Restrictions Of Trade Marks Act,1999 “ASUS” From Using “ZENFONE”.
ASUS is a Taiwan-based multinational computer hardware and consumer electronics company that was established in 1989. ASUS is the world’s number one motherboard and gaming brand as well as top-three consumer notebook vendor. It is dedicated to creating products for today’s and tomorrow’s smart life.
Today, the company is pioneering new mobile trends with the ASUS ZenFone series, and it is rapidly developing virtual and augmented reality products as well as IOT devices and robotics technologies. Recently, ASUS introduced Zenbo, a smart home robot designed to provide assistance, entertainment and companionship to families. Fortune Magazine recognised ASUS as one of the world’s most admired companies, in 2015 and 2016. From the past four years ASUS has been ranked Taiwan’s most valuable international brand, by Interbrand.
Telecare Network India Private Limited is the manufacturer of Samsung S6 Mobile Phone, Zen mobile p48 and Zen mobile in New Delhi. It filed a case against ASUS claiming that it was the owner of the trademarks ZEN and ZENMOBILE under the Trade Marks Act, 1999, and had been using them for feature phones, smartphones, tablets, and accessories since 2008.
THE TRADE MARKS ACT, 1999-
The Trade Marks Act, 1999 has a wide scope.
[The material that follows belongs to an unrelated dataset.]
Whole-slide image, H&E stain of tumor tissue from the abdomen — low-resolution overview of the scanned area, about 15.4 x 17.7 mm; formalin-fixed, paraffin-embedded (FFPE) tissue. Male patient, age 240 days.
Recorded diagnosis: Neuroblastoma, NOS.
The main pointers which need to be highlighted in the present case require stating the following-
1. A Trade mark includes reference to “collective mark” or “certification trade mark”.
2. Section 1(a) of the Trade Marks Act, 1999 includes the registration of trademark and clause 9 includes registration of parts of marks.
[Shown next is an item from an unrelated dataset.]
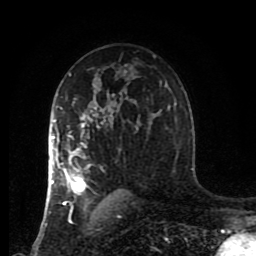
Breast MRI (dynamic contrast-enhanced), one axial slice. Slice 55 of 80 in the series (ordered by position). Cropped to one breast. Dynamic contrast-enhanced series, time point 2 of 8 at this slice position (early post-contrast). 1.5 T. TE 4.2 ms, TR 7 ms. 2 mm slice thickness. 256 × 256 image matrix. Female patient.
Outlined on this slice (semi-automatically segmented with operator editing):
- enhancing-tissue mask used for the functional tumour volume (all voxels passing the contrast-enhancement thresholds inside the analysis volume; usually the tumour): bounding box (x1, y1, x2, y2) in pixels: (47, 105, 104, 217)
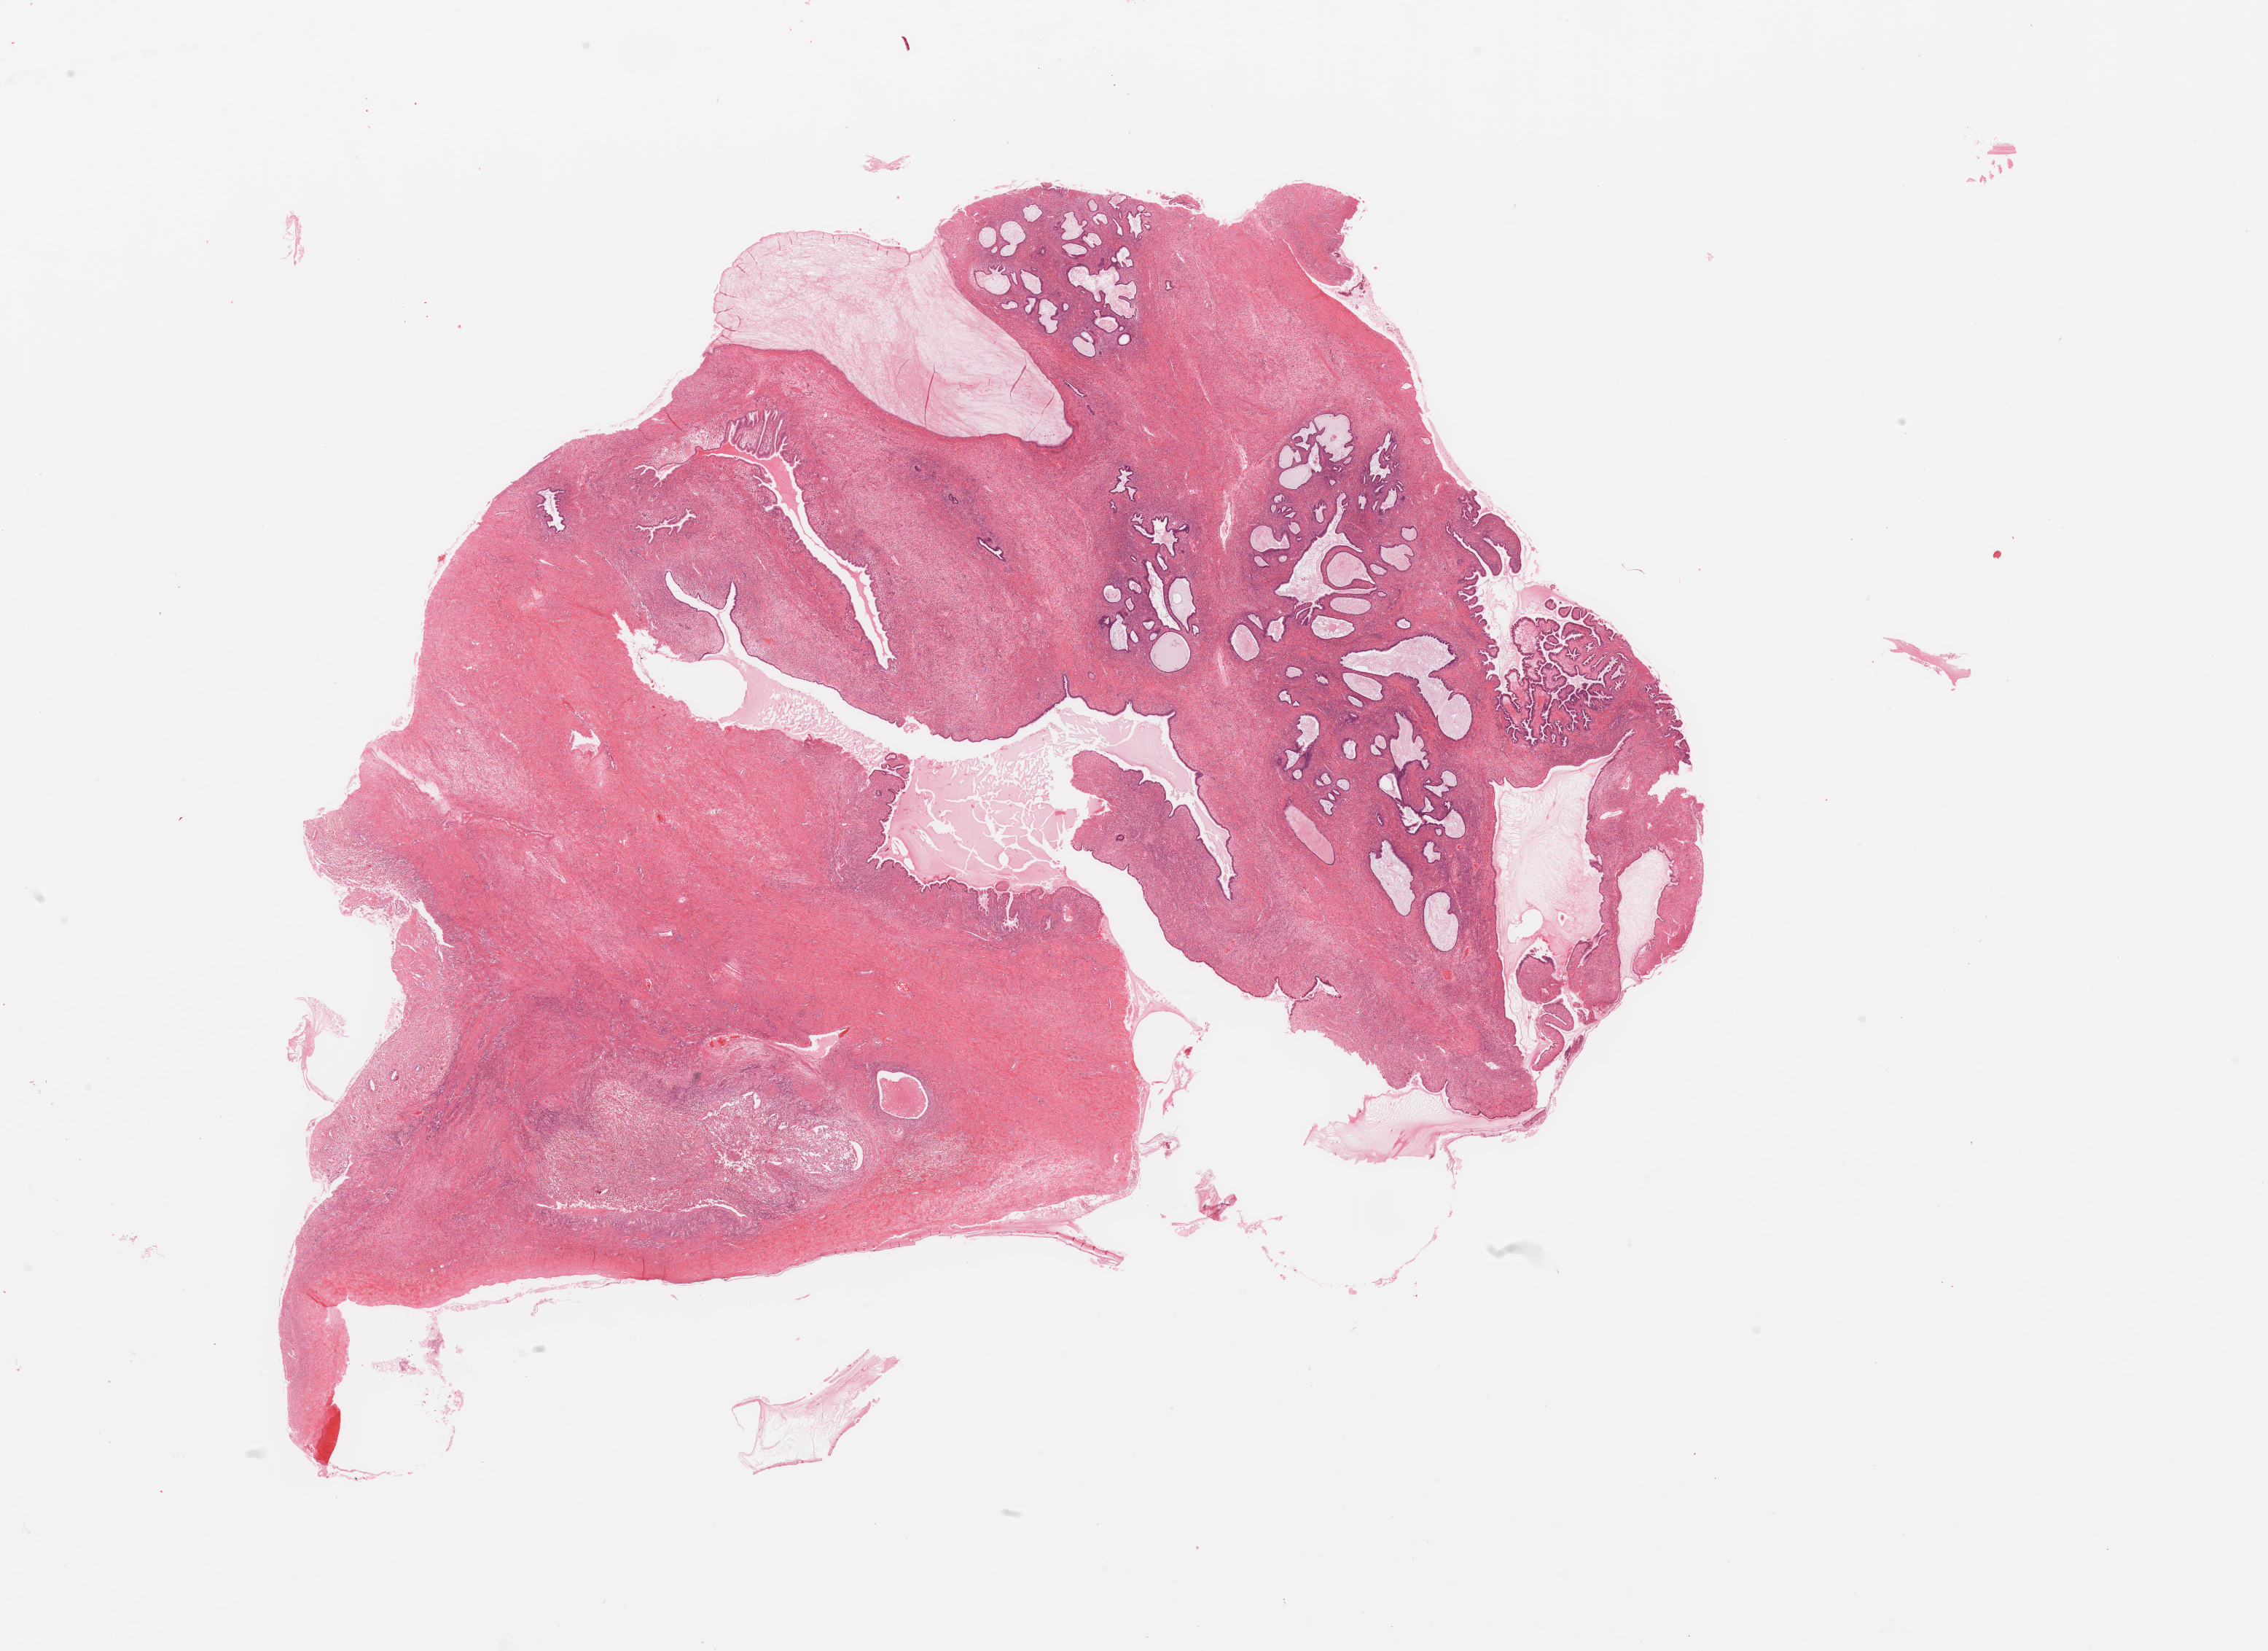
Whole-slide histology image, Hematoxylin and eosin (H&E) stained — a low-resolution overview of the entire scanned area, about 24.6 x 17.9 mm (from a 20x scan). Lung, normal (non-tumour) tissue. 56-year-old male patient.
This section: normal (non-tumour) tissue from the same patient. Patient diagnosis: Adenocarcinoma, NOS.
3. Section 1(j) of the Trade Marks Act, 1999 includes prohibiting the use of someone else’s trademarks as a part of corporate names or names of business concern.
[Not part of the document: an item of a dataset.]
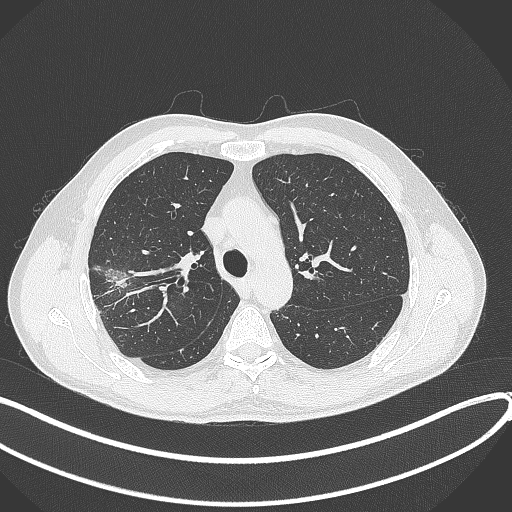
Chest CT, one axial slice; position 298 of 381 along the scan axis; 120 kVp; lung window (W 1500 / L -600 HU); 1 mm slice thickness; 512 × 512 image matrix. Male patient, age 62 years. From the clinical record (not read from this slice): clinical TNM (as recorded): T1c N0 M0; histopathological grade: G2-3.
Structures marked on this image (bounding box drawn by a radiologist):
- lung tumour (recorded histology: adenocarcinoma): box from (x=101, y=262) to (x=131, y=294) px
4. Section 15 of the Trade Marks Act, 1999 is related to registration of parts of trademarks and of trademarks as a series. Furthermore in the same section it is stated that, where the proprietor of a trademark claims to be entitled to the exclusive use of any part there of separately, he may apply to register the whole and the part as separate trade mark.
5. Section 17 is another relation which states the effects of registration of parts of a mark.
The above points are the one which provide the base for the case which is filed by Telecare Network against ASUS relating the trademarks ZEN and ZENMOBILE.
THE CURRENT ISSUE-
ASUS has a range of mobile phones called ZENFONE and sells laptops under the name ZENBOOK. Telecare Network India Private Limited filed a case against ASUS under the Trade Marks Act, 1999.
Telecare Network claimed that it was the owner of the trademarks ZEN and ZENMOBILE under the Trade Marks Act, 1999. It claimed that ASUS had subsequently adopted a nearly identical trademark to sell a competent product in the market. According to Telecare, ASUS had adopted ZEN with a mala fide intention to ride upon its goodwill and reputation, which was supported by stating the similarity in prices of the products which was bound to confuse the minds of the public that these two were somehow associated. It also claimed that essential feature of its trademark was “ZEN” and the addition of the suffix “FONE” was immaterial.
To this ASUS put forward that the mark ZEN was common to trade and “generic” in nature and claimed that there was no scope for confusion as the mark “ZENFONE” was coupled with the well-known brand name ASUS, thereby identifying the source of the products. It also said that it had already filed an application for the cancellation of Telecare Network’s registered trademark before the Intellectual Property Appellate board, New Delhi and it was pending adjudication. It claimed that the Trade marks Registry “clearly reflected” that the marks Telecare Network had registered were not word marks but device or labelmarks.
The court said though the word ZEN may be generic qua a specific business or trade or industry but not across the board for all business or trade or industry. Yet being a generic word qua a school of Buddhism but it is not a generic mark with regard to mobiles and tablets as it has no connection or correlation with mobiles or tablets. The Delhi High Court passed an order on May 28 that restrained ASUS Technology from advertising and selling its products- including laptops, phones and accessories- under the trademarks ZEN,ZENFONE, and other “deceptively similar” trademarks. The single judge bench of Justice Manmohan passed this interim order.
In its judgement, the court noted that Telecare network had proved prior use of the marks having used them since 2008, while ASUS began using the ZENFONE mark in 2014. It said that though “Zen” was a generic word with respect to Buddhism but it could not be a generic mark with respect to mobile phones and other tech products.
The court also said that ASUS’s pending application for the cancellation of Telecare Network’s registered trademark did not preclude it from granting an injunction, and concluded that ASUS’s adoption of the mark “Zen” was in bad faith.